DIRECTIONS:
Pick out every line below that contains the string "frame", and copy each one. Case counts.

TASK MATERIAL:
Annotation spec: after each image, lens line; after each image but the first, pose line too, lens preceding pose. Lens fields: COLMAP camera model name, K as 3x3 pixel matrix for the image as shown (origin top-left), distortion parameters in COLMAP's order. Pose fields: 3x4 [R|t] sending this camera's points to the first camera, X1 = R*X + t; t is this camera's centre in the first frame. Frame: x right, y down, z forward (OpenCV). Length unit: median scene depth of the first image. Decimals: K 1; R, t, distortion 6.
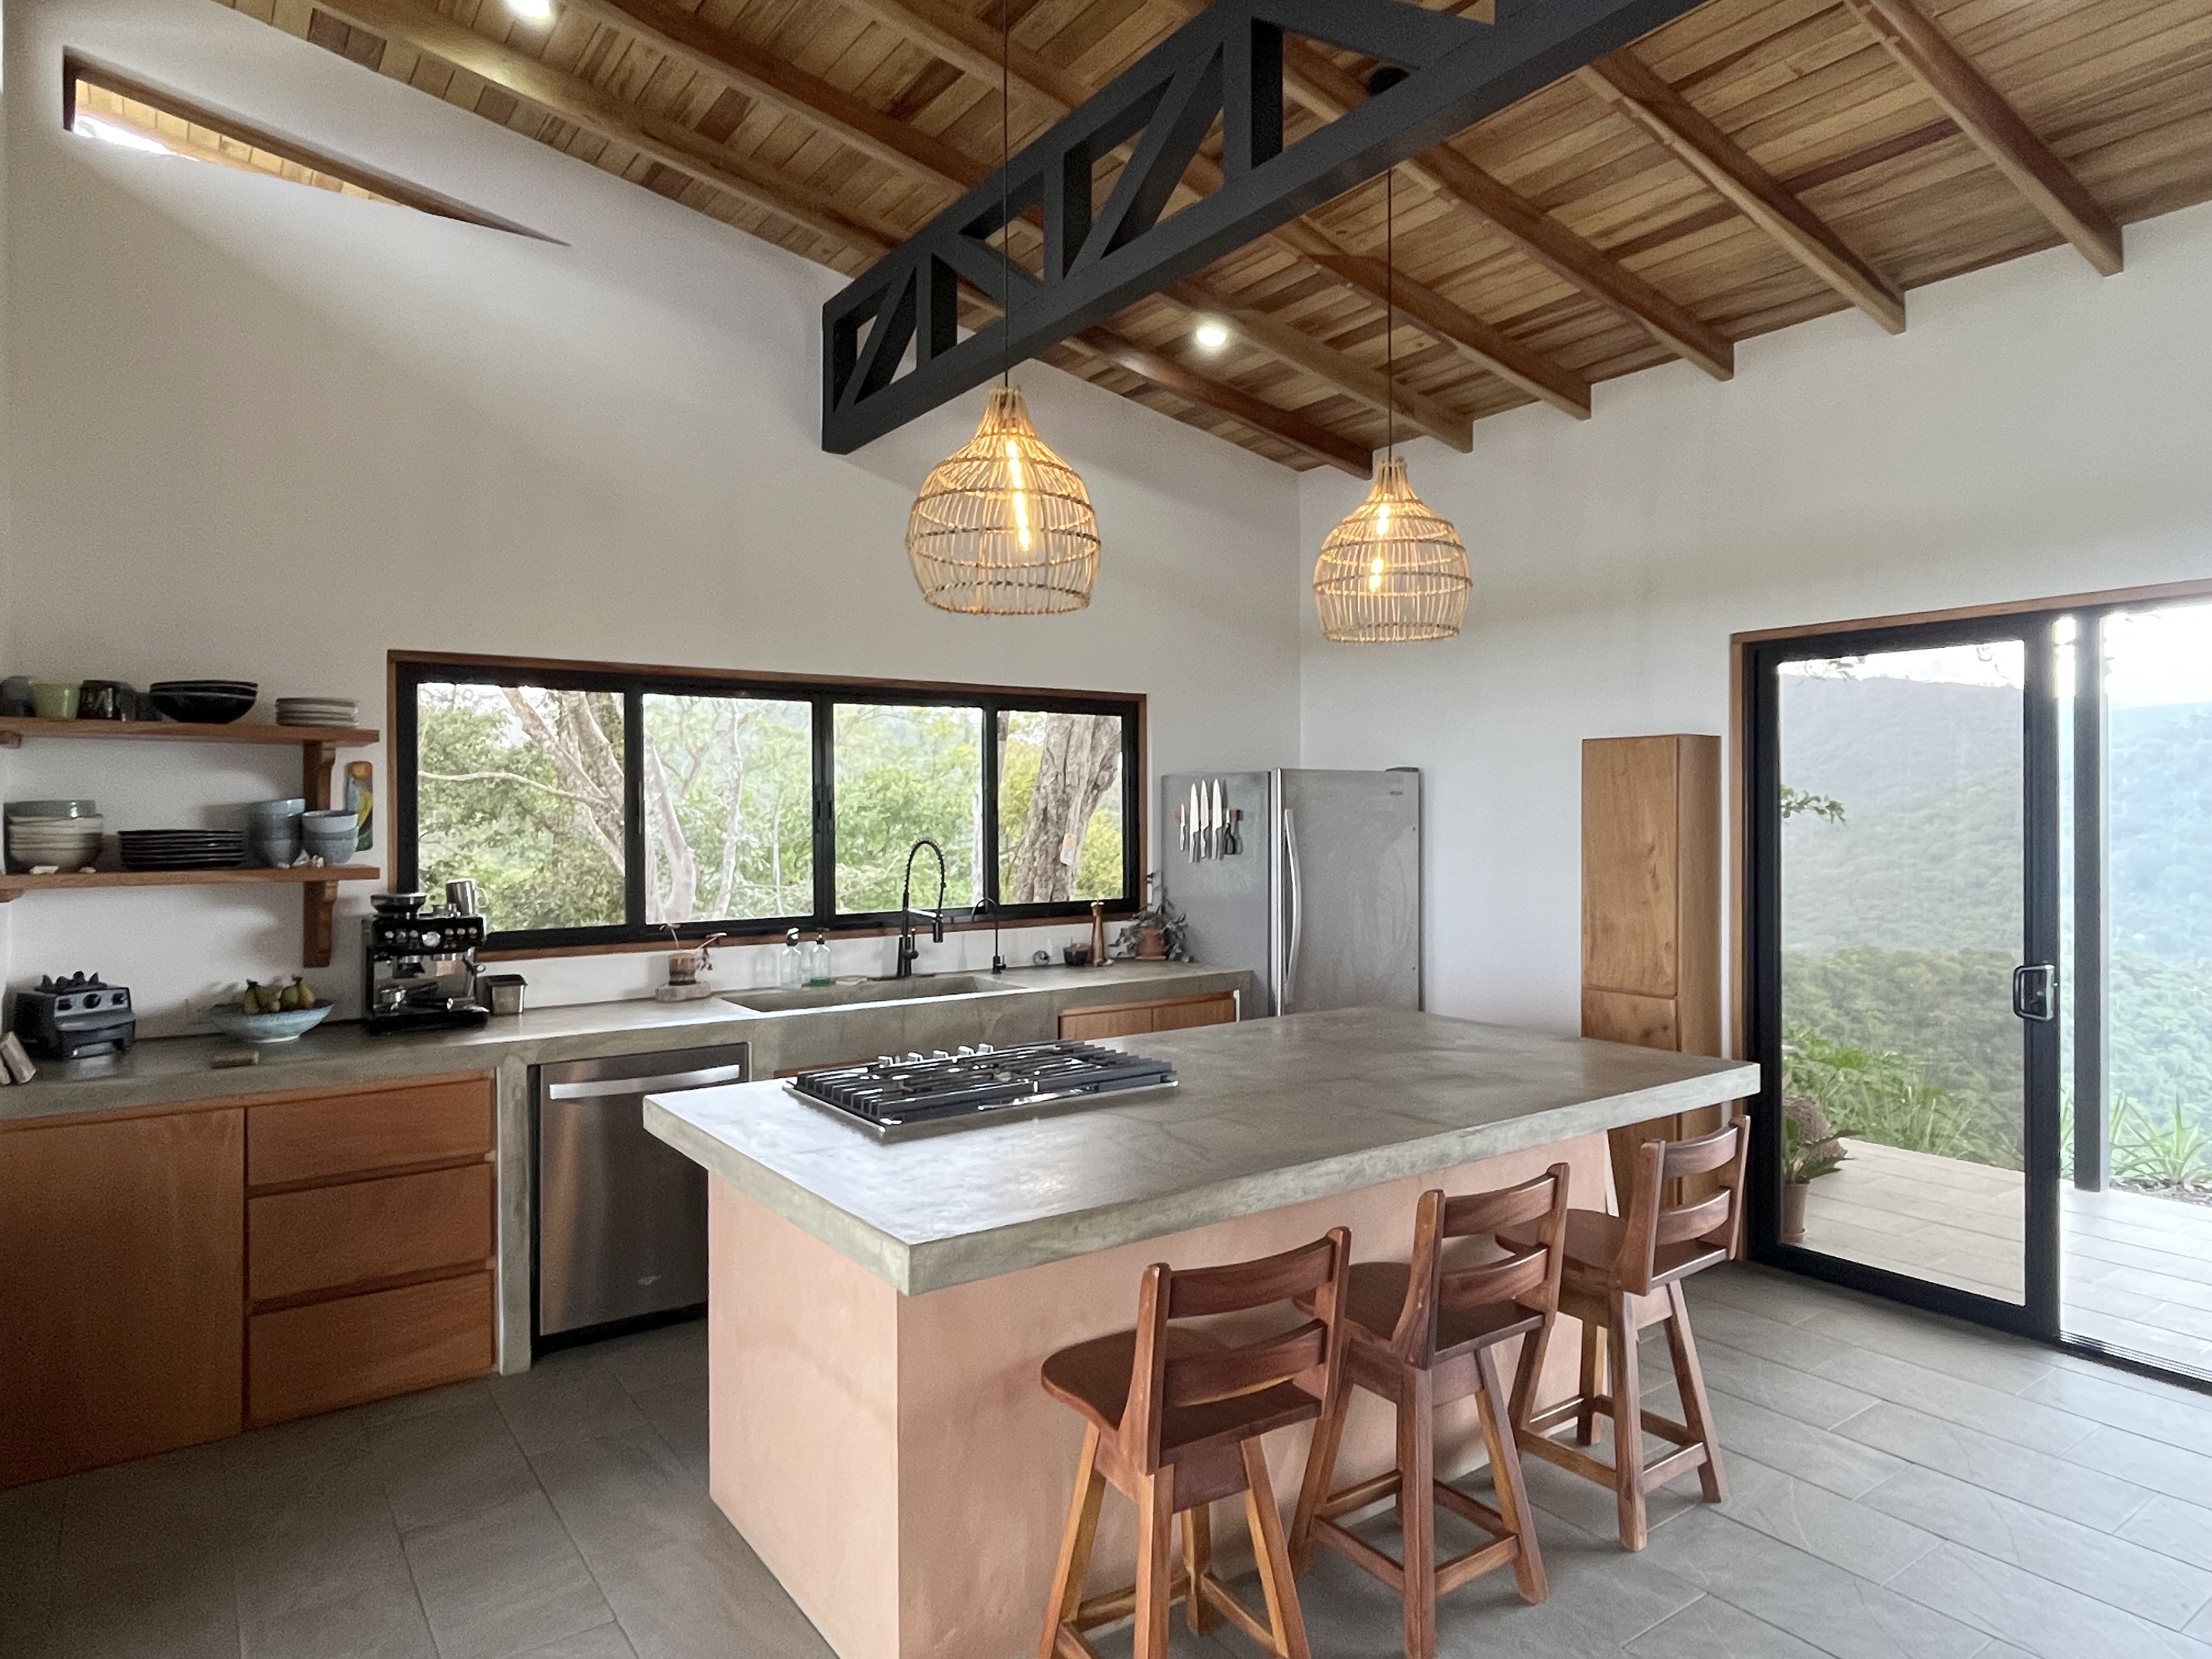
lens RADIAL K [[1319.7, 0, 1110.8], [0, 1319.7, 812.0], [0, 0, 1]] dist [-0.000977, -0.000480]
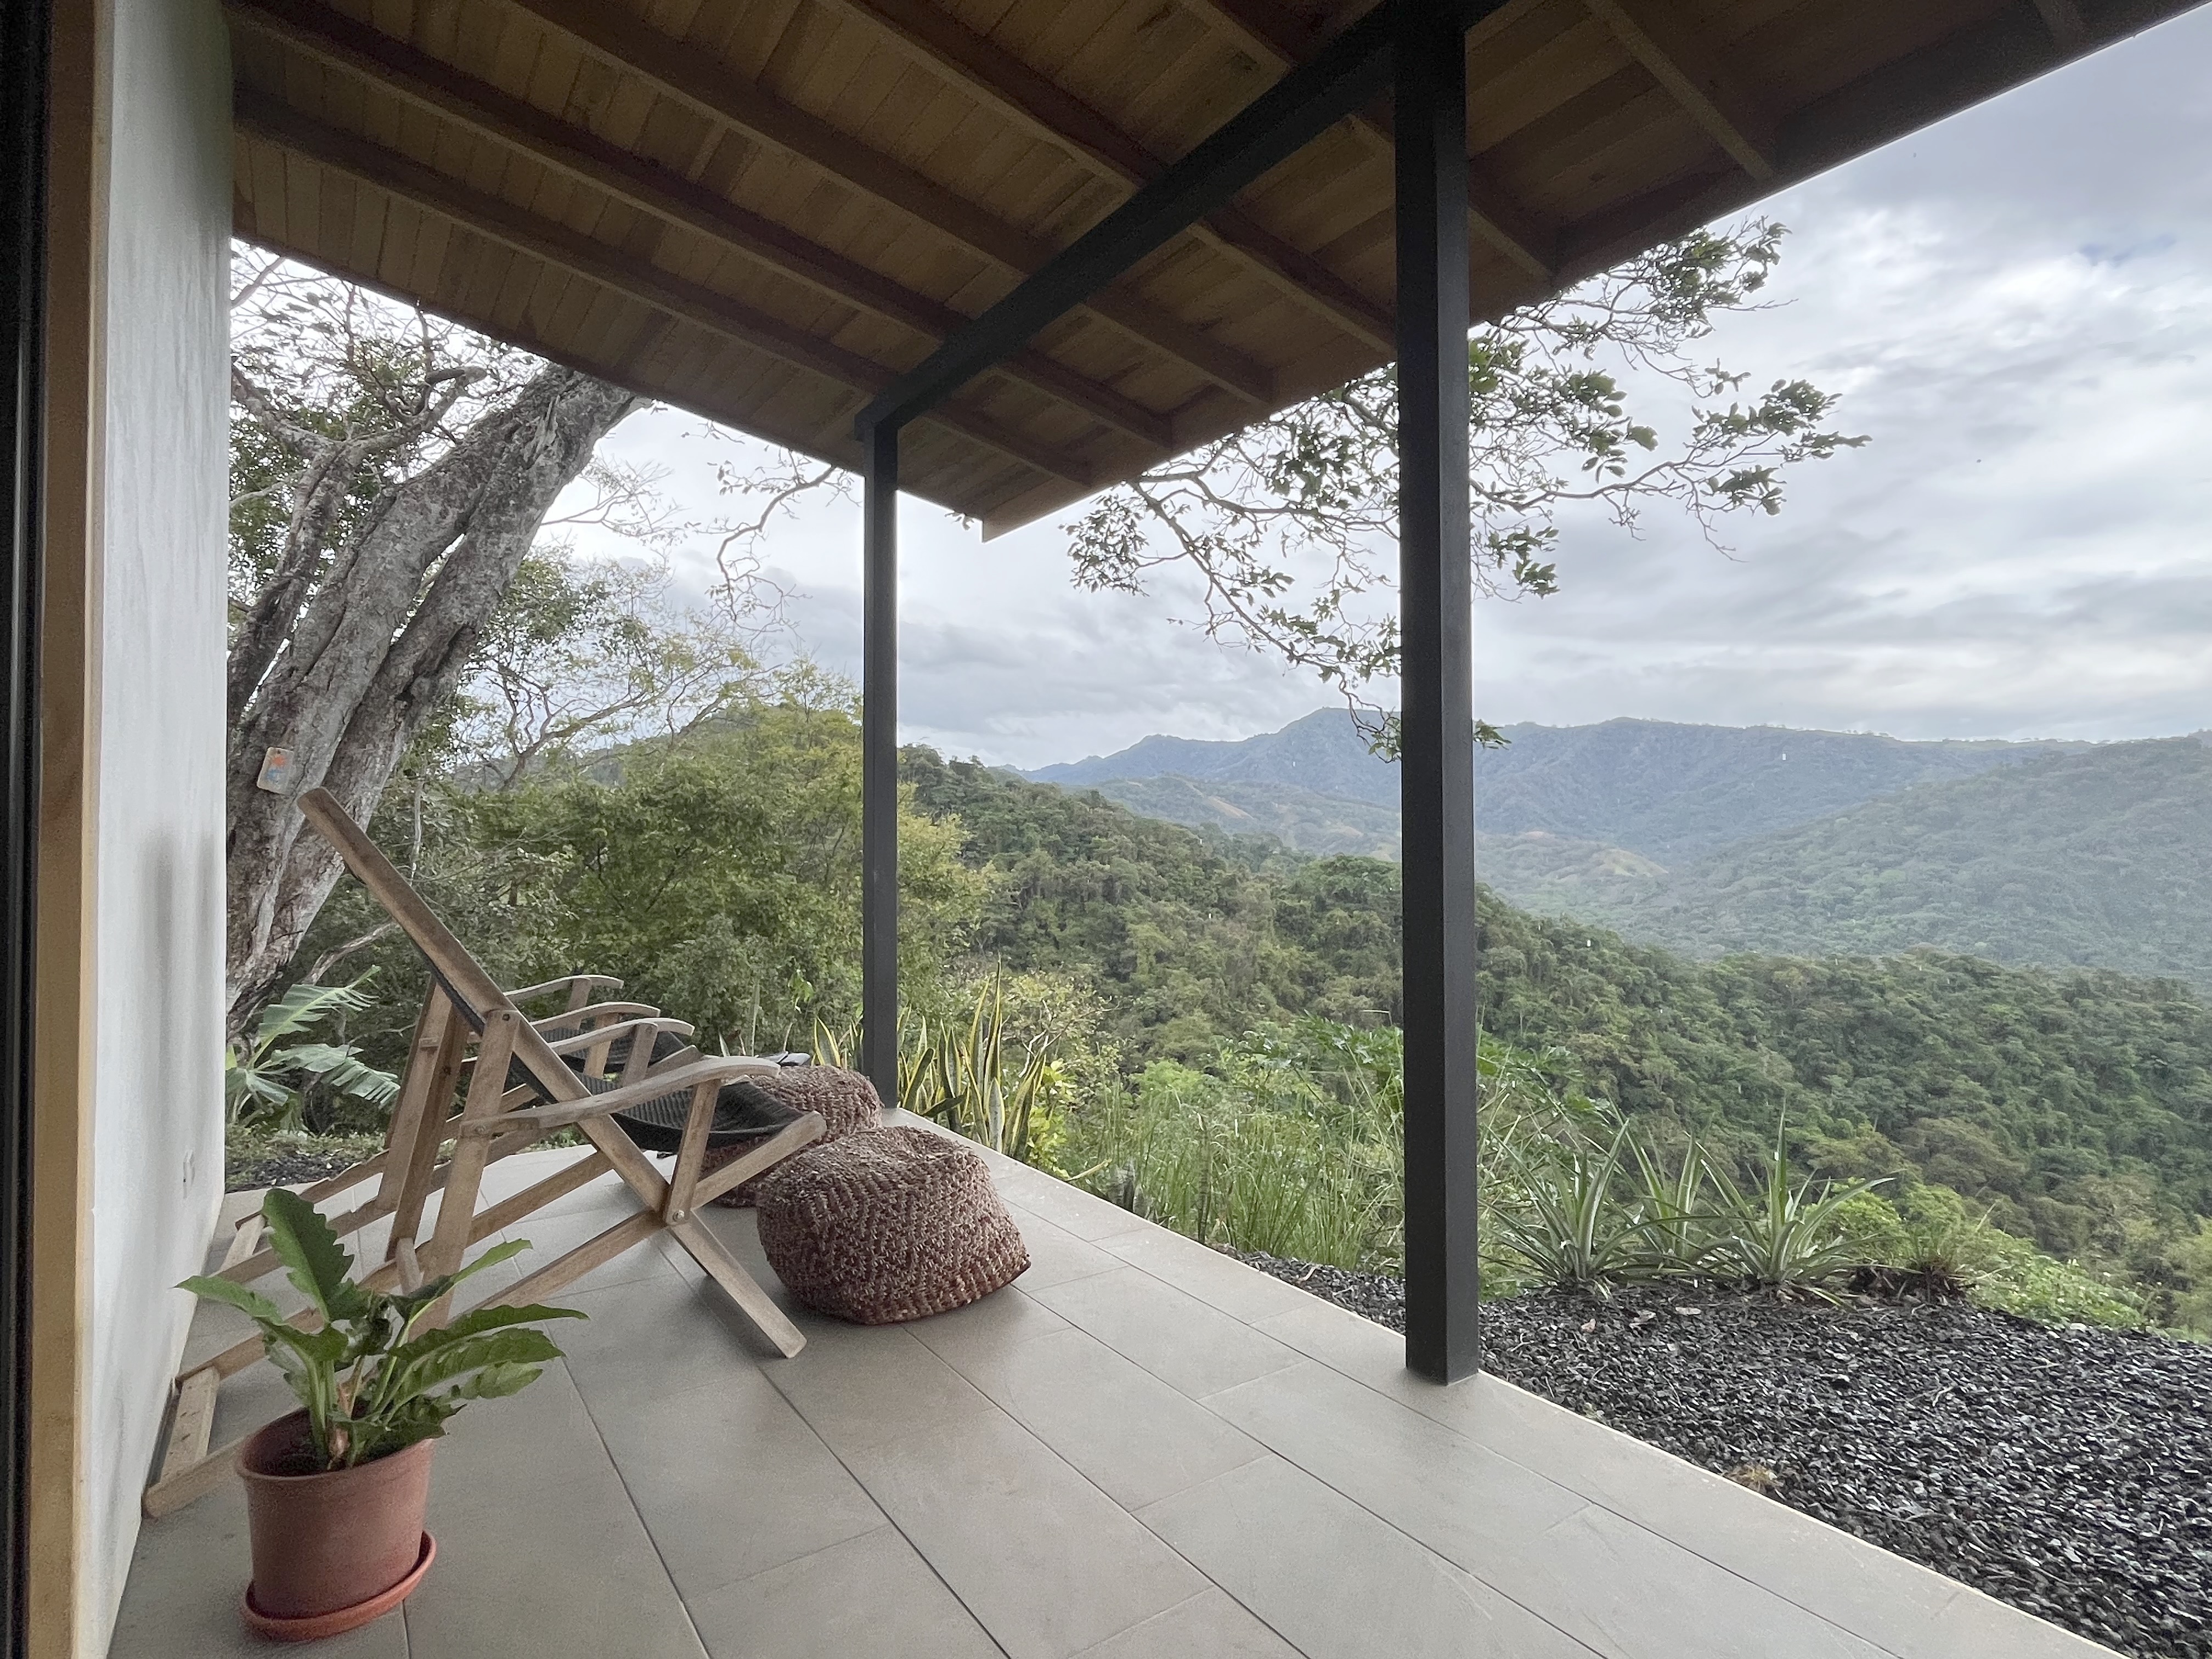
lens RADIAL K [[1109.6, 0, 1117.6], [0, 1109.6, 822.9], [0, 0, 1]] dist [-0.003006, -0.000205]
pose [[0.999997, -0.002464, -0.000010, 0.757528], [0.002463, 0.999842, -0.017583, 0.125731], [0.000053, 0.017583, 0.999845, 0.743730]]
---
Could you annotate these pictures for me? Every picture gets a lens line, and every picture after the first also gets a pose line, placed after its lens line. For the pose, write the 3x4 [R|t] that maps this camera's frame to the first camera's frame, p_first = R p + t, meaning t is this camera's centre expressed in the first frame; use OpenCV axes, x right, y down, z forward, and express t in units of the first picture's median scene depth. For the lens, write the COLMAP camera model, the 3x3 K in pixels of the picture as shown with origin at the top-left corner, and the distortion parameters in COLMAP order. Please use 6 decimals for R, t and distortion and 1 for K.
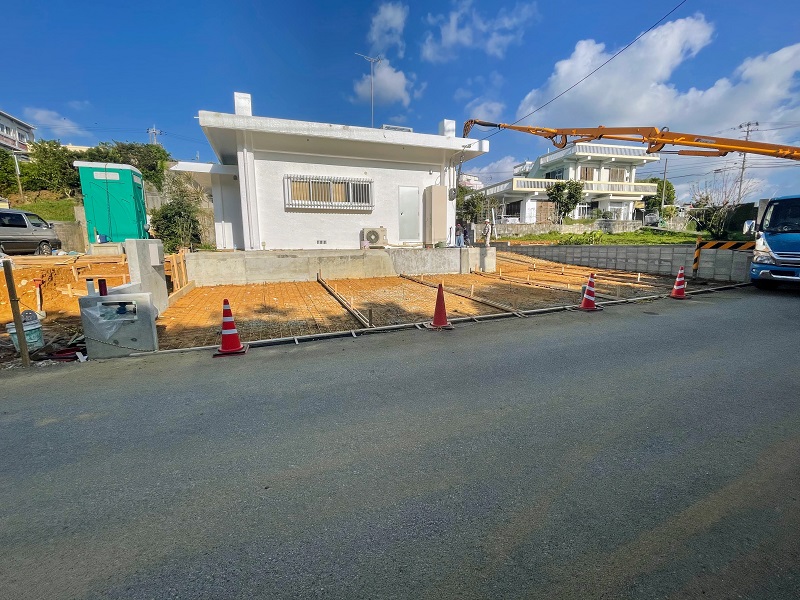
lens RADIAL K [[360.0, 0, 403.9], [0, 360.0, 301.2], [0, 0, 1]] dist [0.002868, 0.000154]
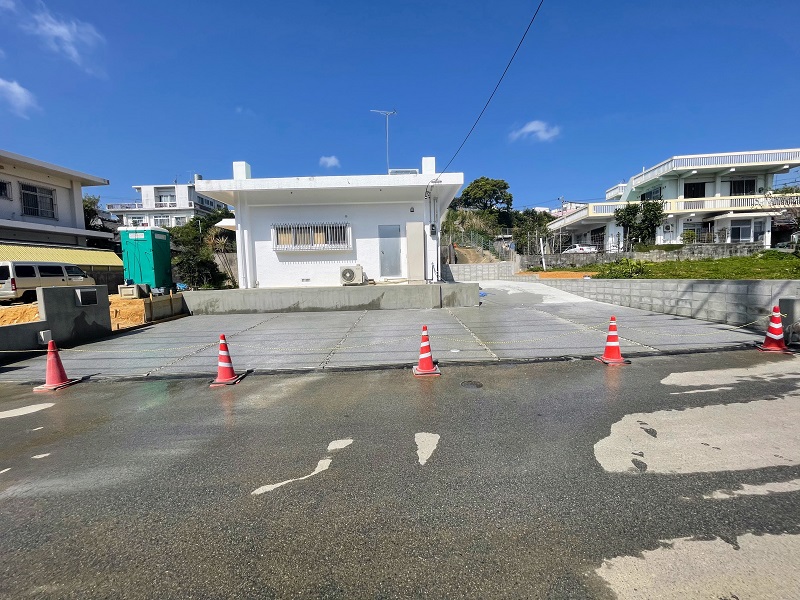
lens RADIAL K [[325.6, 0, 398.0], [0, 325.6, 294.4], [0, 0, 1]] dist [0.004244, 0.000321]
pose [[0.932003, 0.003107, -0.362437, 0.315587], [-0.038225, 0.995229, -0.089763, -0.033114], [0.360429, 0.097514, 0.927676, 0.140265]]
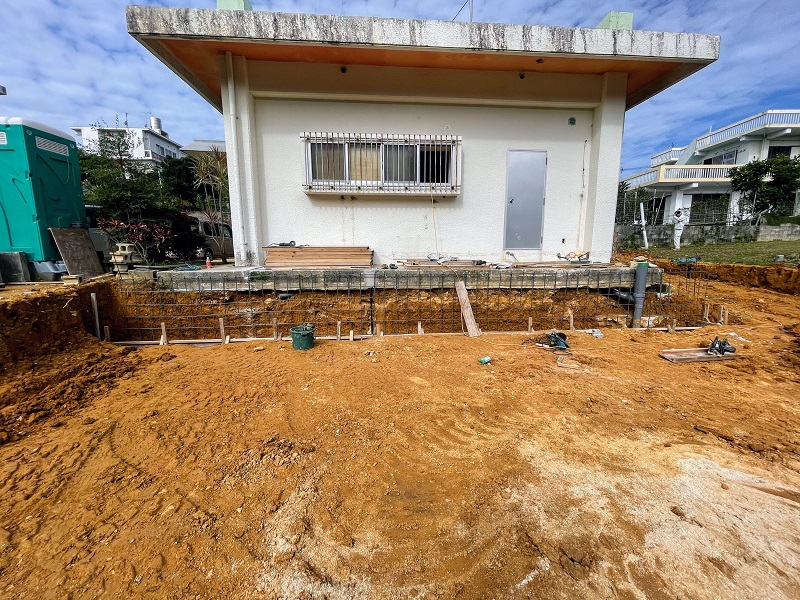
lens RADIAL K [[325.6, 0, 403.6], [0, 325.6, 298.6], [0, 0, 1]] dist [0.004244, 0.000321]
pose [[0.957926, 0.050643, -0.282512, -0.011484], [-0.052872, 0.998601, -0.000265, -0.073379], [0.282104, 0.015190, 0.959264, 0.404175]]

TASK ANSWER:
Annotation spec: after each image, lens line; after each image but the first, pose line too, lens preceding pose. Lens fields: COLMAP camera model name, K as 3x3 pixel matrix for the image as shown (origin top-left), distortion parameters in COLMAP's order. Pose fields: 3x4 [R|t] sending this camera's points to the first camera, X1 = R*X + t; t is this camera's centre in the first frame. Frame: x right, y down, z forward (OpenCV). Length unit: median scene depth of the first image. Decimals: K 1; R, t, distortion 6.
Could you annotate these pictures for me? Every picture gets a lens line, and every picture after the first also gets a pose line, placed after its lens line. For the pose, write the 3x4 [R|t] that maps this camera's frame to the first camera's frame, p_first = R p + t, meaning t is this camera's centre expressed in the first frame; use OpenCV axes, x right, y down, z forward, and express t in units of the first picture's median scene depth. For the lens, write the COLMAP camera model, the 3x3 K in pixels of the picture as shown with origin at the top-left corner, and the distortion parameters in COLMAP order. Please use 6 decimals for R, t and distortion and 1 for K.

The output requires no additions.